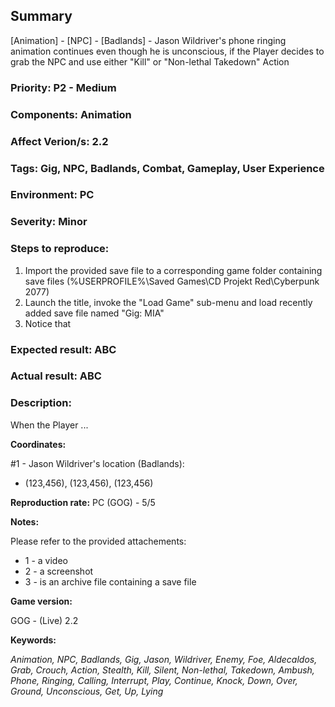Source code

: ## Summary
[Animation] - [NPC] - [Badlands] - Jason Wildriver's phone ringing animation continues even though he is unconscious, if the Player decides to grab the NPC and use either "Kill" or "Non-lethal Takedown" Action
### Priority: P2 - Medium
### Components: Animation
### Affect Verion/s: 2.2
### Tags: Gig, NPC, Badlands, Combat, Gameplay, User Experience
### Environment: PC
### Severity: Minor
### Steps to reproduce:
1. Import the provided save file to a corresponding game folder containing save files (%USERPROFILE%\Saved Games\CD Projekt Red\Cyberpunk 2077)
2. Launch the title, invoke the "Load Game" sub-menu and load recently added save file named "Gig: MIA"
3. Notice that
### Expected result: ABC
### Actual result: ABC

### Description:
When the Player ...

**Coordinates:**

#1 - Jason Wildriver's location (Badlands):
- (123,456), (123,456), (123,456)

**Reproduction rate:**
PC (GOG) - 5/5

**Notes:**

Please refer to the provided attachements:
- 1 - a video 
- 2 - a screenshot
- 3 - is an archive file containing a save file

**Game version:**

GOG - (Live) 2.2

**Keywords:**

*Animation, NPC, Badlands, Gig, Jason, Wildriver, Enemy, Foe, Aldecaldos, Grab, Crouch, Action, Stealth, Kill, Silent, Non-lethal, Takedown, Ambush, Phone, Ringing, Calling, Interrupt, Play, Continue, Knock, Down, Over, Ground, Unconscious, Get, Up, Lying*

════════════════

**PROBLEM DESCRIPTION:** Write out the whole listing above exactly, minus images.

**SOLVED PROBLEM:**
Source code

: ## Summary
[Animation] - [NPC] - [Badlands] - Jason Wildriver's phone ringing animation continues even though he is unconscious, if the Player decides to grab the NPC and use either "Kill" or "Non-lethal Takedown" Action
### Priority: P2 - Medium
### Components: Animation
### Affect Verion/s: 2.2
### Tags: Gig, NPC, Badlands, Combat, Gameplay, User Experience
### Environment: PC
### Severity: Minor
### Steps to reproduce:
1. Import the provided save file to a corresponding game folder containing save files (%USERPROFILE%\Saved Games\CD Projekt Red\Cyberpunk 2077)
2. Launch the title, invoke the "Load Game" sub-menu and load recently added save file named "Gig: MIA"
3. Notice that
### Expected result: ABC
### Actual result: ABC

### Description:
When the Player ...

**Coordinates:**

#1 - Jason Wildriver's location (Badlands):
- (123,456), (123,456), (123,456)

**Reproduction rate:**
PC (GOG) - 5/5

**Notes:**

Please refer to the provided attachements:
- 1 - a video 
- 2 - a screenshot
- 3 - is an archive file containing a save file

**Game version:**

GOG - (Live) 2.2

**Keywords:**

*Animation, NPC, Badlands, Gig, Jason, Wildriver, Enemy, Foe, Aldecaldos, Grab, Crouch, Action, Stealth, Kill, Silent, Non-lethal, Takedown, Ambush, Phone, Ringing, Calling, Interrupt, Play, Continue, Knock, Down, Over, Ground, Unconscious, Get, Up, Lying*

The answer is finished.